**TRY IT**
Set down all of the data exactly. Pictures stay out of the copy.

********

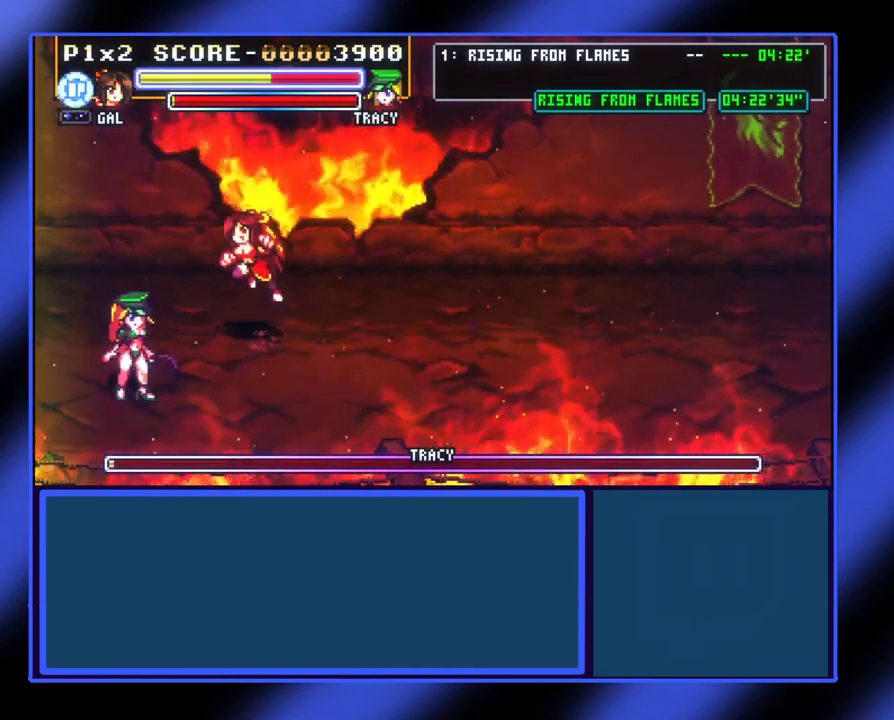
{"buttons": [], "left_stick": "left", "events": [[433, "X", "down"], [500, "X", "up"]]}
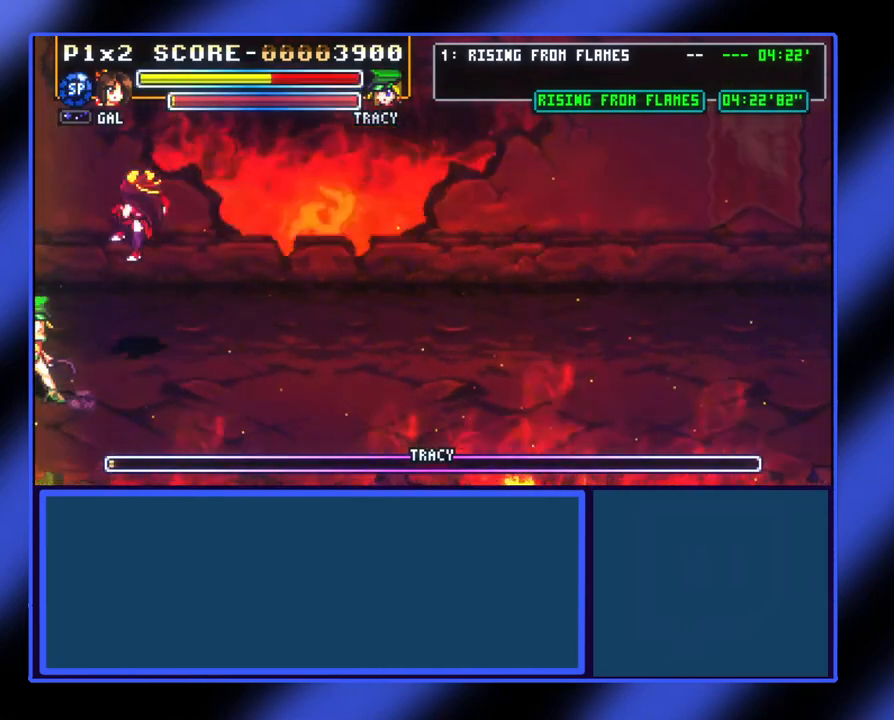
{"buttons": [], "left_stick": "right", "events": [[100, "X", "down"], [100, "left_stick", "center"], [167, "X", "up"], [233, "left_stick", "right"]]}
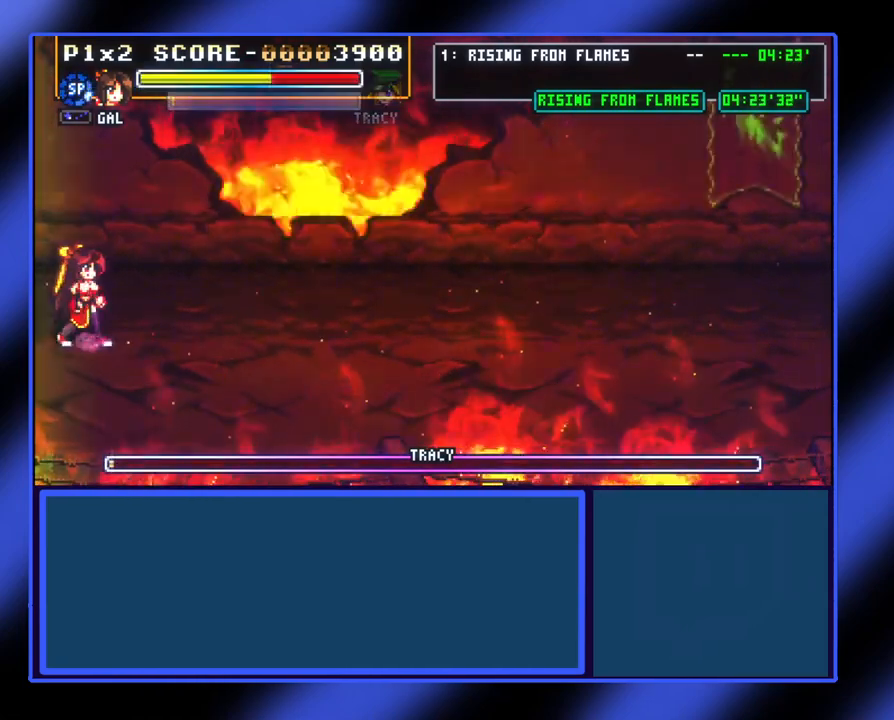
{"buttons": [], "left_stick": "right", "events": [[133, "A", "down"], [333, "A", "up"]]}
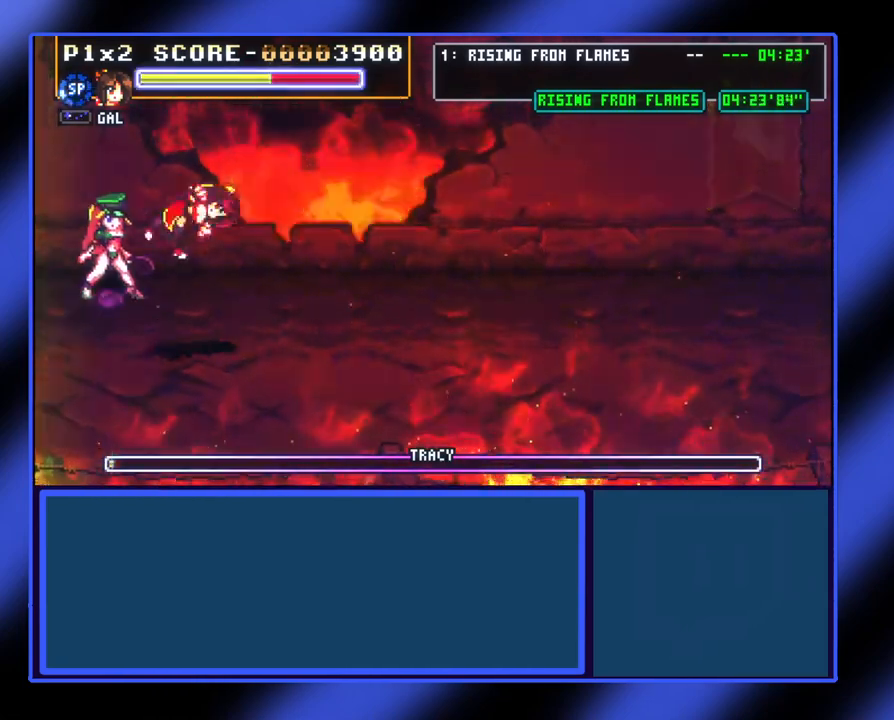
{"buttons": [], "left_stick": "right", "events": []}
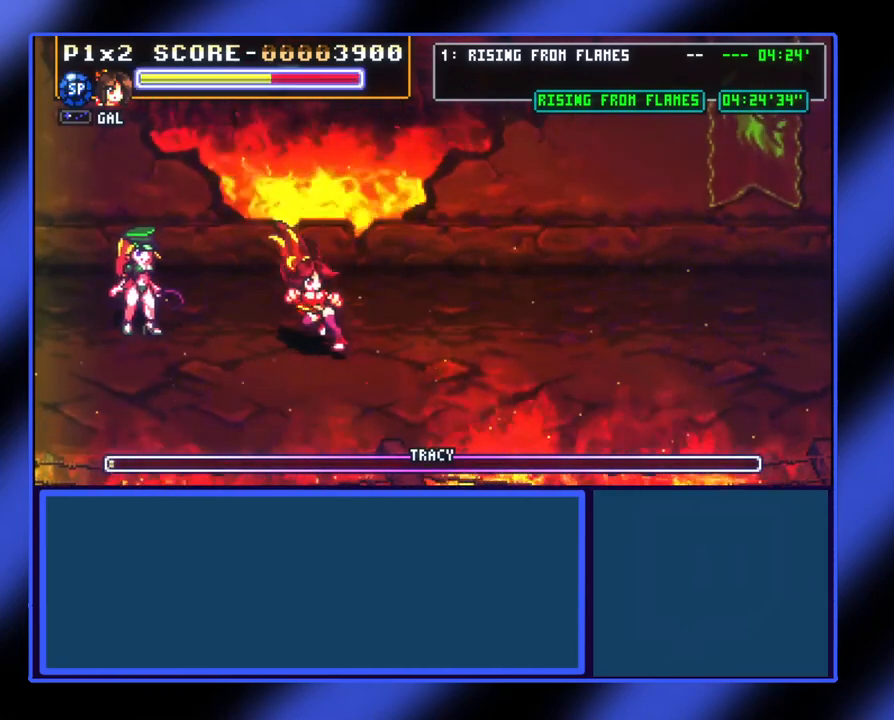
{"buttons": [], "left_stick": "left", "events": [[333, "A", "down"], [333, "left_stick", "up-left"], [400, "left_stick", "left"], [467, "A", "up"]]}
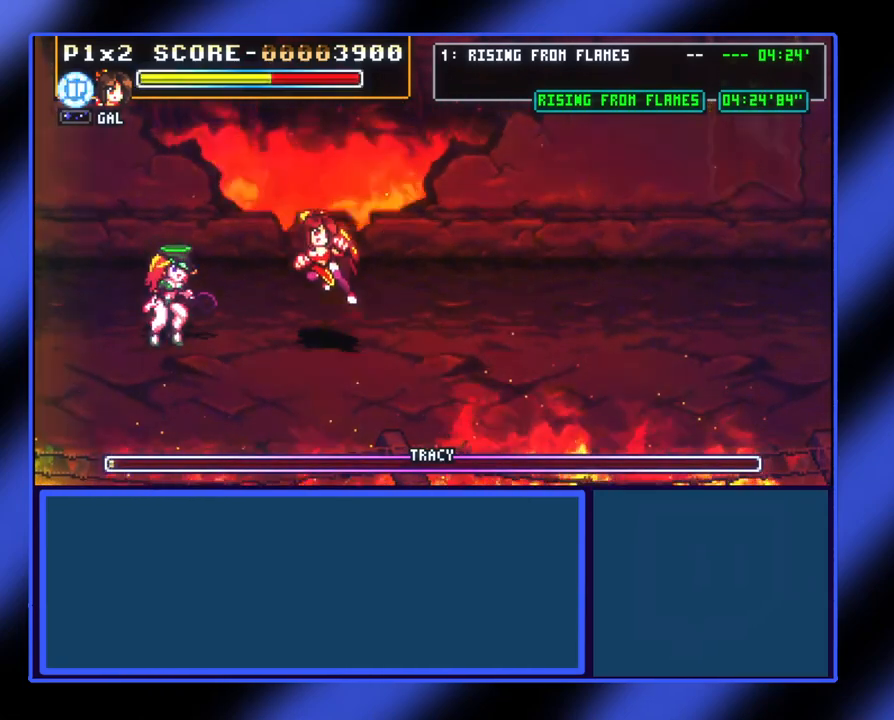
{"buttons": [], "left_stick": "left", "events": [[267, "X", "down"], [400, "X", "up"]]}
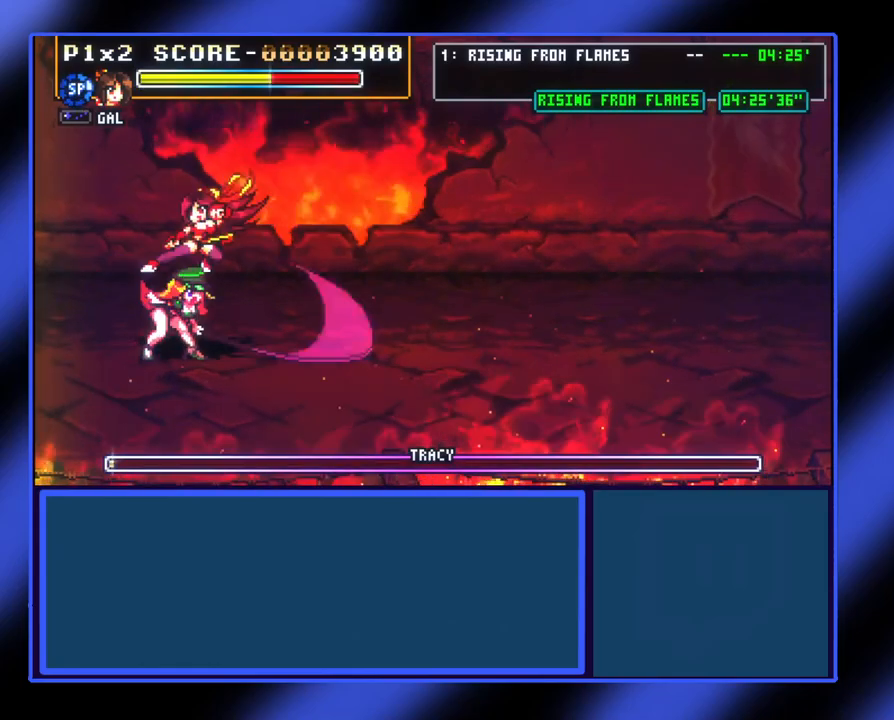
{"buttons": [], "left_stick": "center", "events": [[233, "left_stick", "center"]]}
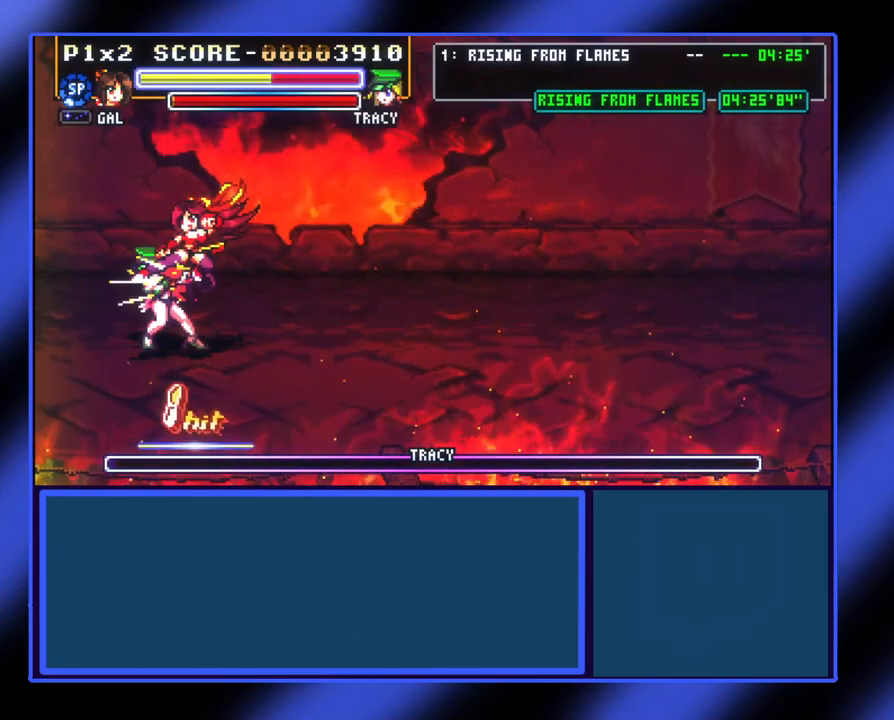
{"buttons": [], "left_stick": "center", "events": []}
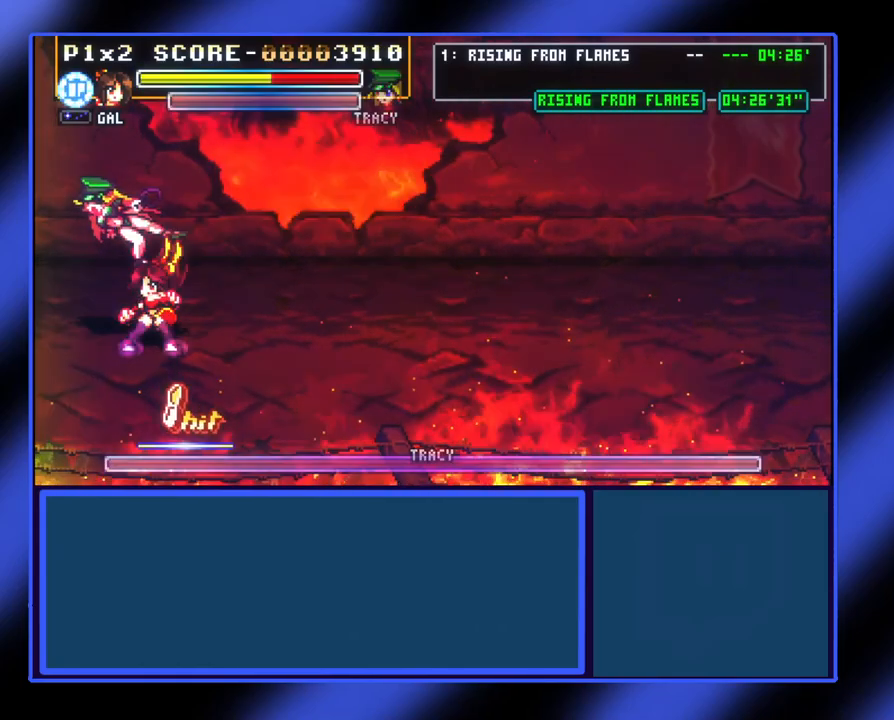
{"buttons": [], "left_stick": "right", "events": [[333, "left_stick", "right"]]}
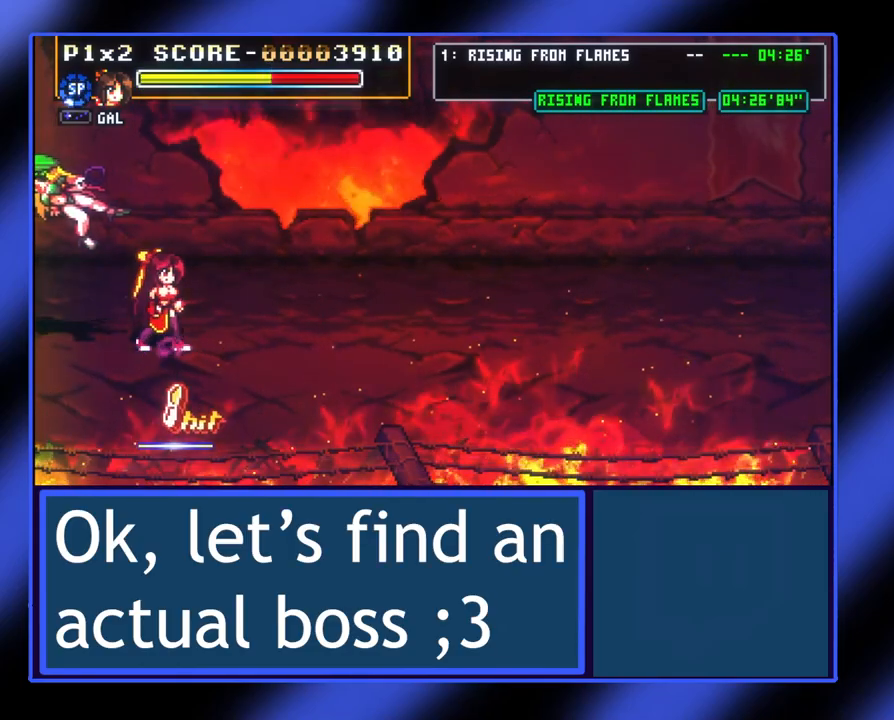
{"buttons": [], "left_stick": "right", "events": []}
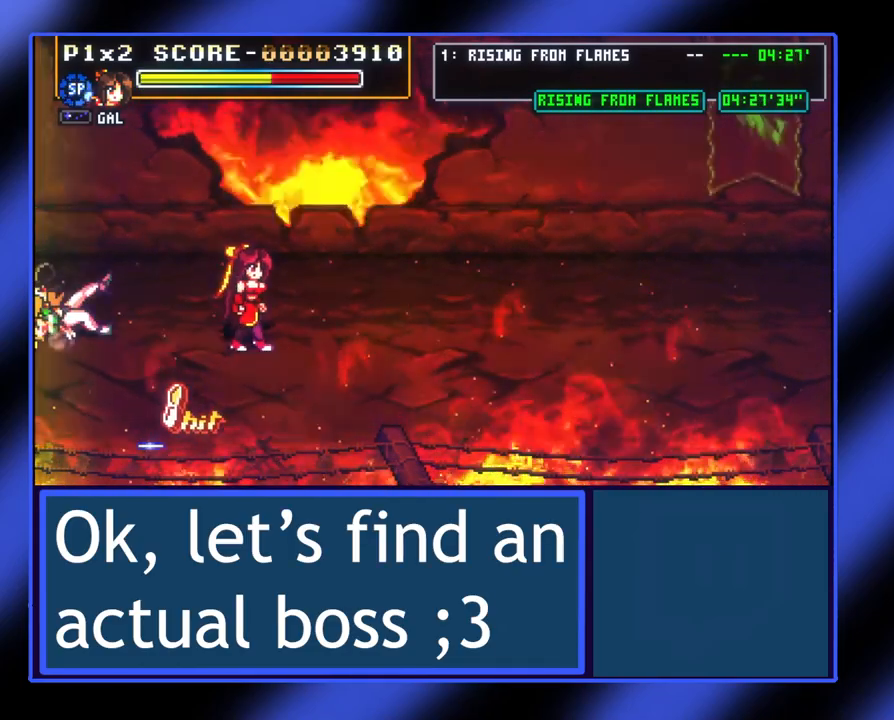
{"buttons": [], "left_stick": "right", "events": []}
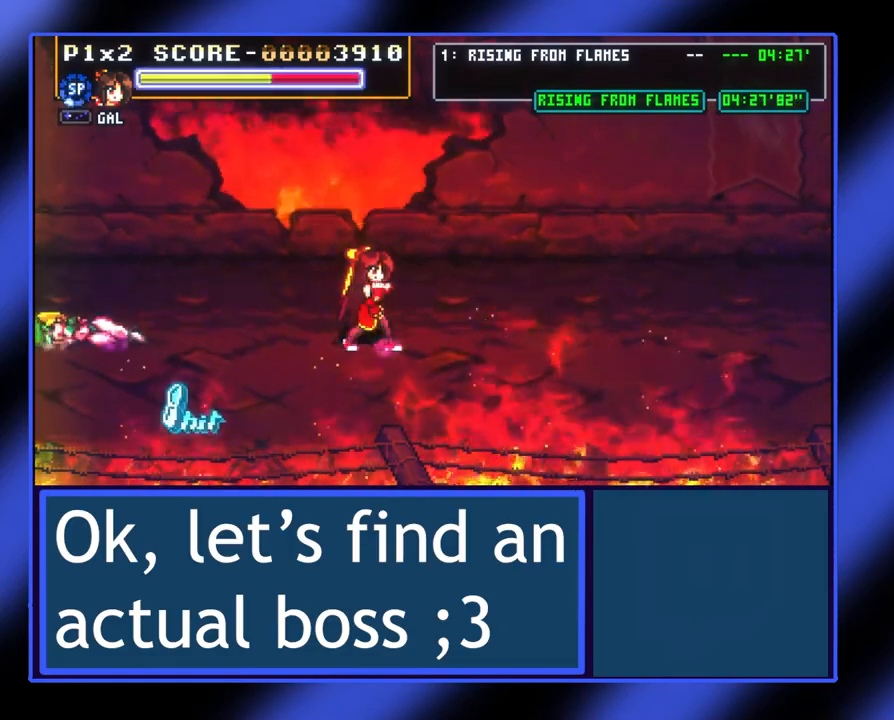
{"buttons": [], "left_stick": "center", "events": [[367, "left_stick", "center"]]}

********

**FINISHED EXERCISE**
{"buttons": [], "left_stick": "left", "events": [[433, "X", "down"], [500, "X", "up"]]}
{"buttons": [], "left_stick": "right", "events": [[100, "X", "down"], [100, "left_stick", "center"], [167, "X", "up"], [233, "left_stick", "right"]]}
{"buttons": [], "left_stick": "right", "events": [[133, "A", "down"], [333, "A", "up"]]}
{"buttons": [], "left_stick": "right", "events": []}
{"buttons": [], "left_stick": "left", "events": [[333, "A", "down"], [333, "left_stick", "up-left"], [400, "left_stick", "left"], [467, "A", "up"]]}
{"buttons": [], "left_stick": "left", "events": [[267, "X", "down"], [400, "X", "up"]]}
{"buttons": [], "left_stick": "center", "events": [[233, "left_stick", "center"]]}
{"buttons": [], "left_stick": "center", "events": []}
{"buttons": [], "left_stick": "right", "events": [[333, "left_stick", "right"]]}
{"buttons": [], "left_stick": "right", "events": []}
{"buttons": [], "left_stick": "right", "events": []}
{"buttons": [], "left_stick": "center", "events": [[367, "left_stick", "center"]]}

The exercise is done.